For all its strengths, Mario & Luigi: Dream Team falls a bit shorter than hoped on wit and wonder, but what I find most lamentable is its struggle to be weird, because it has such the opportunity to. Setting half the game in Luigi's psyche is inspired; there's much that can be done with Mario's second-fiddle sibling. Sadly, it's never capitalized on, at least not in the script. Instead, it's up to the amusing peripheral cast and vivid combat to sustain Dream Team, and happily they do, just about.

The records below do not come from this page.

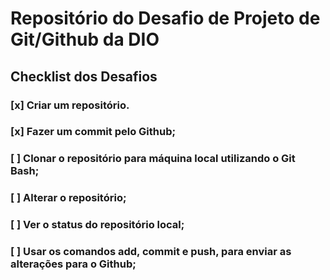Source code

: # Repositório do Desafio de Projeto de Git/Github da DIO
## Checklist dos Desafios
### [x] Criar um repositório.
### [x] Fazer um commit pelo Github;
### [ ] Clonar o repositório para máquina local utilizando o Git Bash;
### [ ] Alterar o repositório;
### [ ] Ver o status do repositório local;
### [ ] Usar os comandos add, commit e push, para enviar as alterações para o Github;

Dream Team sees Peach again suffer a kidnap-obsessed villain, this time on Pi'illo Island where a (yes) pillow-like race reside in a dormant state. Luigi has to reawaken the Pi'illos to save the day, which he does by snoozing on them, of course. This opens a dream portal for Mario to jump into and do his more proactive day-saving. Play alternates between the 3D overworld of the island, in which the brothers search for the sleeping Pi'illos, and the 2D world inside Luigi's mind.
Mario is joined in the latter by Dreamy Luigi, who has special reality-unhindered powers; think The Matrix: Reloaded, but less angry teeth. On the lower screen, Luigi's dozing visage is prodded and twisted to produce odd effects in the dream, like a palm tree slingshot to catapult Mario with, aimed by tugging Luigi's tache. It's in combat Dreamy Luigi goes all Agent Smith, joined by dozens of other Luigis to either complement Mario as support units or clump together in special attacks.
The Luigi-stuffed special attacks are the definite highlight, even if they drag on a bit in an already long RPG. Still, it's worth 30 seconds or so to roll over lines of Luigis and create a huge snowball of plumber, or jump on one Luigi crowd after another to make a lumbering green tower to stomp with. These very odd attacks look great, require some skill to execute, and deliver satisfyingly big numbers to boot.
The creativity and variety of the dream world's combat stirs the imagination, but that only compounds my regret the dreamscape itself is played so straight. Luigi may have the clumsy-but-charming shtick but it seems he's too sycophantic and too plain nice to have anything interesting upstairs. As such, his dream world is a repetitive place to be in, from the samey way it looks to the formulaic process of exploring it, solving a few puzzles, and finding the Pi'illos. I'd love if Dream Team considered what it means to be in Luigi's head beyond the predictable. It feels like an idea that's great on paper, but isn't given the room to be executed interestingly – at least outside of combat – and the result leaves me weary.
Maybe it's expecting too much, but when I see the strangeness of the cast around Mario and Luigi, I wonder why the idea wasn't truly explored. Despite a script that labors the point, straining hard to remind me how oddball it is with excessive use of the same piece of wacky music and WTF-like dot-dot-dot silences, Dream Team delivers a witty, wry wander into the world behind the plumbers.
If only the main Mario games would more often dare to include things like an elite group of Bowser's minions who whisper schemes of promotions and power, or my favorite, a pair of muscular Russian brothers whose crazy beef-obsessed catchphrases like "PRIME STEAK!" are only amplified by them literally looking like slabs of meat. Developer AlphaDream conjures up some interesting characters, but credit must go to Nintendo's localization team, who do wonders at times with dialogue sequences that could otherwise really drag.
There are plenty of side distractions to unearth, too. Many more hours beyond the campaign's 40 or so can be put into exploring the world, trying to find the hidden puzzle pieces to get special attacks and beans to boost stats, and uncover the really special items. Necessary they ain't, but the Metroid-like accumulation of powers opens up areas across the campaign, making exploration natural.
Dream Team does a lot of things right, and is a satisfying detour for a franchise that is risking too much predictability in its main guise. It's hard to shake that feeling of a missed opportunity, of a premise not fully realized that therefore exposes some comparative shortcomings. Yet when I reflect on my time with Dream Team, the memories stir an airy, childish smile, the kind few games do. It's just that smile could've been a lot, lot wider.
This review is based on a retail copy of Mario & Luigi: Dream Team, provided by Nintendo.